Diatoms are increasingly used as bio-indicators of water quality, particularly with regard to anthropogenic stressors impacting biological integrity and ecosystem health (Reid et al., 1995; Kelly et al., 1998, 2009b; Chessman et al., 1999, 2007; Gómez & Licursi, 2001; Li et al., 2010; Bere & Tundisi, 2011; Tan et al., 2013). However, as most of the research and indices developed have been centred on temperate regions, they may not be applicable in a sub-tropical environment in Australia (Newall et al., 2006; Chessman et al., 2007).

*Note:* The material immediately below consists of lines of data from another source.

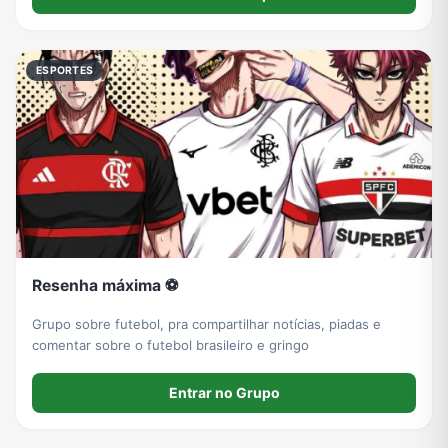
ESPORTES
Resenha máxima ⚽
Grupo sobre futebol, pra compartilhar notícias, piadas e
comentar sobre o futebol brasileiro e gringo
Entrar no Grupo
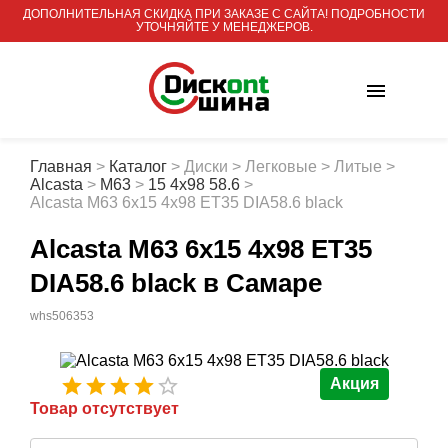
ДОПОЛНИТЕЛЬНАЯ СКИДКА ПРИ ЗАКАЗЕ С САЙТА! ПОДРОБНОСТИ
УТОЧНЯЙТЕ У МЕНЕДЖЕРОВ.
Главная
>
Каталог
>
Диски
>
Легковые
>
Литые
>
Alcasta
>
M63
>
15 4x98 58.6
>
Alcasta M63 6x15 4x98 ET35 DIA58.6 black
Alcasta M63 6x15 4x98 ET35
DIA58.6 black
в Самаре
whs506353
Акция
Товар отсутствует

The results of this study have revealed the need to develop catchment-based calibration sets or indices, as many species identified in this study did not appear in the DSIAR or commonly used indices of the Northern Hemisphere (DSIAR 50 %, PTI 32 % and TDI 26 %) (Kelly & Whitton, 1995; Muscio, 2002; Chessman et al., 2007; Kelly & Yallop, 2012). Only 14 % of diatom species in this study were included in the ‘reliable diatom taxa list’ developed by Besse-Lototskaya et al. (2011), which evaluated the European diatom trophic indices. This seems to be a common occurrence. Salomoni et al. (2011) found that the Water Quality Biological Index (WQBI; Lobo et al., 2004) developed for rivers in the southern Brazilian Region, was not adequate and subsequently developed a Gravatai WQBI to reflect local environmental characteristics. Research also suggests that the performance of some indices is proportional to the number of species included in the index applied, with lower proportions resulting in lower performance of the index (De la Rey et al., 2004; Newall et al., 2006; Besse-Lototskaya et al., 2011; Tan et al., 2013). Based on the results of the Coopers Creek study, it may be feasible to construct a diatom index suitable for sub-tropical rivers in Australia which would include a greater number of species, increasing the effectiveness of the potential index for use by management agencies.

Conclusion

The use of diatoms as bio-indicators of water quality is well developed in the Northern Hemisphere; however, it is an underdeveloped science in Australia with few diatom river indices available, and all developed in temperate climate zones. Many of the species identified in this study did not appear in the DSIAR or other commonly used indices of the Northern Hemisphere. This study showed that diatoms have potential value as bio-indicators of sub-tropical river health with several species identified as indicators of water quality. It has also revealed the need for expansion of this project, spatially and temporally, to other sub-tropical catchments to build a full dataset for the region.